Reputation: 63
I have a spark df which I need to use to identify the last active record for each primary key based on a snapshot date. An example of what I have is:
A | B | C | Snap |
---|---|---|---|
1 | 2 | 3 | 2019-12-29 |
1 | 2 | 4 | 2019-12-31 |
where the primary key is formed by fields A and B. I need to create a new field to indicate which register is active (the last snap for each set of rows with the same PK). So I need something like this:
A | B | C | Snap | activity |
---|---|---|---|---|
1 | 2 | 3 | 2019-12-29 | false |
1 | 2 | 4 | 2019-12-31 | true |
I have done this by creating an auxiliary df and then joining with the first one to bring back the active indicator but my original df is very big and I need something better in terms of performance. I have been thinking about window functions but I don´t know how I can implement it.

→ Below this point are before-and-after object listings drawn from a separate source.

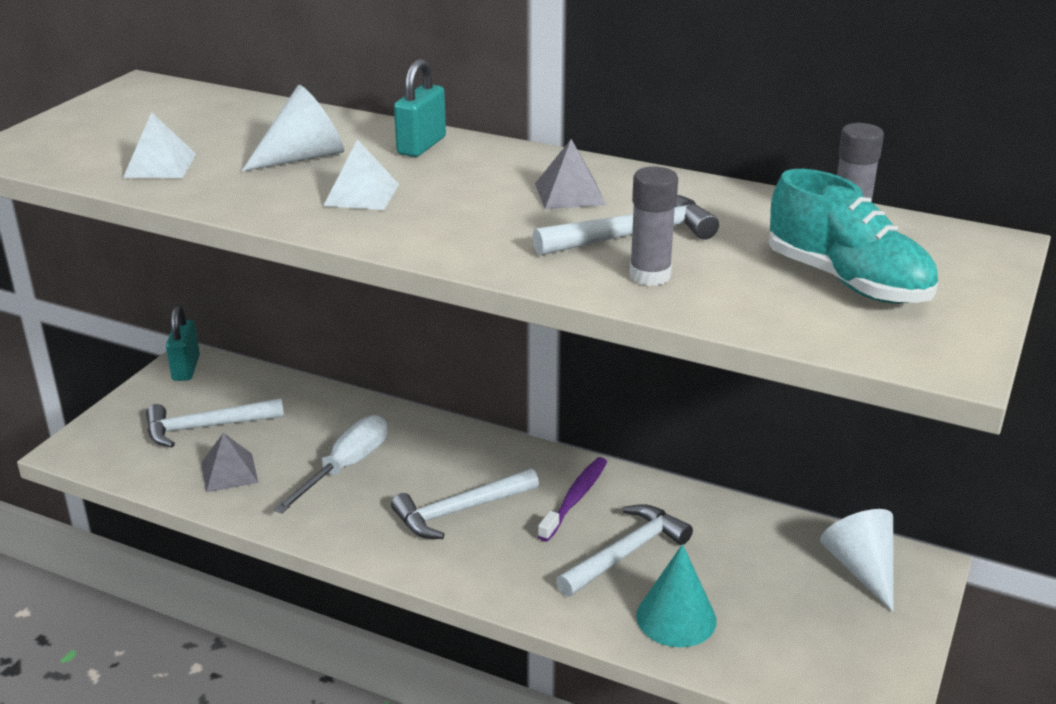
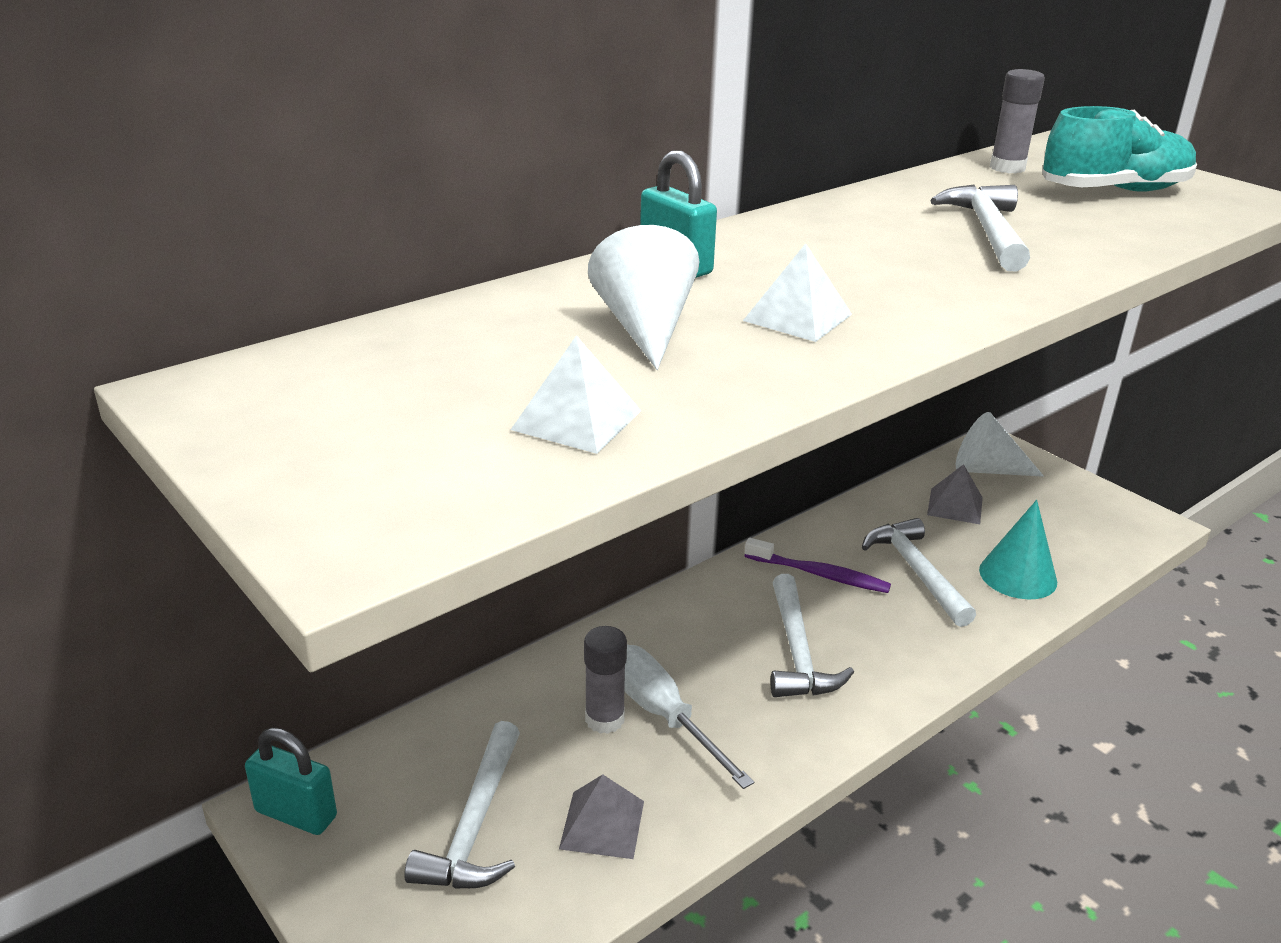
camera: 65 degrees left, 0 degrees up
(570, 194) = (871, 233): grey pyramid -> grey pyramid (955, 506)
(574, 499) = (818, 574): purple toothbrush -> purple toothbrush turned 150 degrees clockwise
(650, 276) = (1079, 243): grey glue stick -> grey glue stick (604, 719)

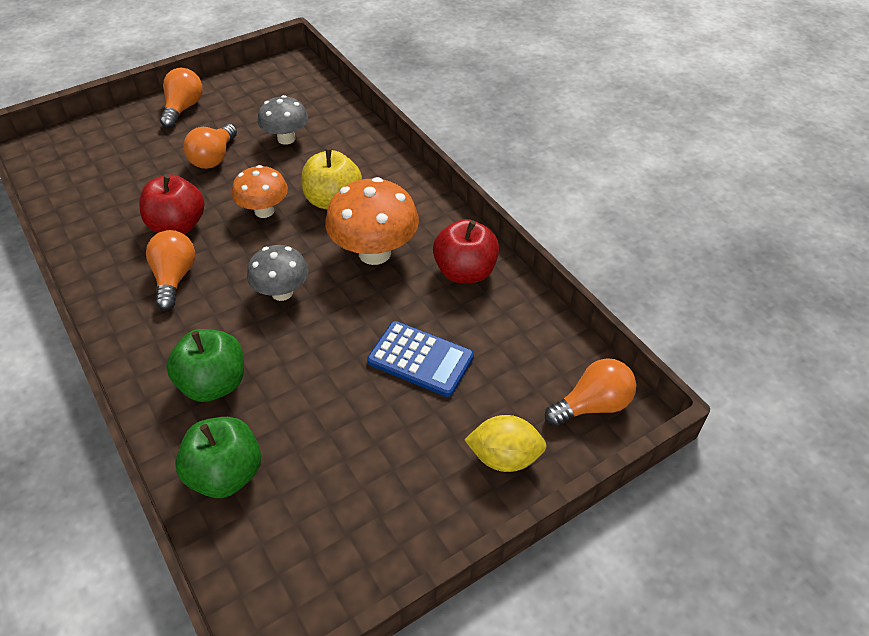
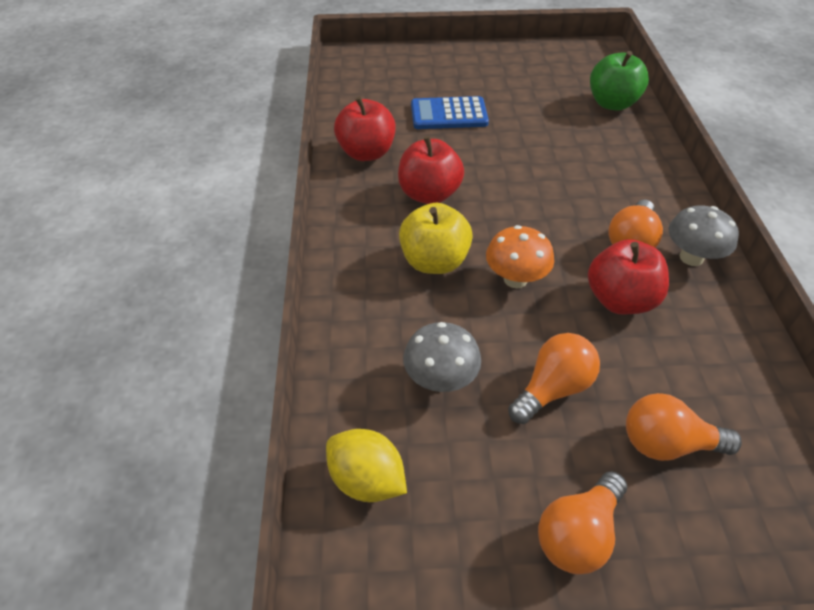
camera: 150 degrees left, 0 degrees up
(214, 383) = (609, 150): green apple -> none
(282, 292) = (531, 192): grey mushroom -> grey mushroom (691, 257)
(374, 253) = (429, 194): orange mushroom -> red apple
(420, 359) = (449, 114): blue calculator -> blue calculator turned 60 degrees counterclockwise
(504, 457) = (436, 60): yellow lemon -> yellow lemon (367, 479)
(592, 405) = (363, 62): orange light bulb -> orange light bulb (667, 443)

Once I have this I need to create a new field to indicate the end date of the record just filling the field in case that the activity field is equal to false just substracting 1 day to the snap date of the latest date for each set of rows with the same PK. I would need something like this:
A | B | C | Snap | activity | end |
---|---|---|---|---|---|
1 | 2 | 3 | 2019-12-29 | false | 2019-12-30 |
1 | 2 | 4 | 2019-12-31 | true |
Upvotes: 0
Views: 142
Reputation: 214957
You can check row_number
ordered by Snap
in descending order. The 1st row is the last active snap:
df.selectExpr(
'*',
'row_number() over (partition by A, B order by Snap desc) = 1 as activity'
).show()
+---+---+---+----------+--------+
| A| B| C| Snap|activity|
+---+---+---+----------+--------+
| 1| 2| 4|2019-12-31| true|
| 1| 2| 3|2019-12-29| false|
+---+---+---+----------+--------+
Edit: to get the end date for each group, use max
window function on Snap
:
import pyspark.sql.functions as f
df.withColumn(
'activity',
f.expr('row_number() over (partition by A, B order by Snap desc) = 1')
).withColumn(
"end",
f.expr('case when activity then null else max(date_add(to_date(Snap), -1)) over (partition by A, B) end')
).show()
+---+---+---+----------+--------+----------+
| A| B| C| Snap|activity| end|
+---+---+---+----------+--------+----------+
| 1| 2| 4|2019-12-31| true| null|
| 1| 2| 3|2019-12-29| false|2019-12-30|
+---+---+---+----------+--------+----------+
Upvotes: 1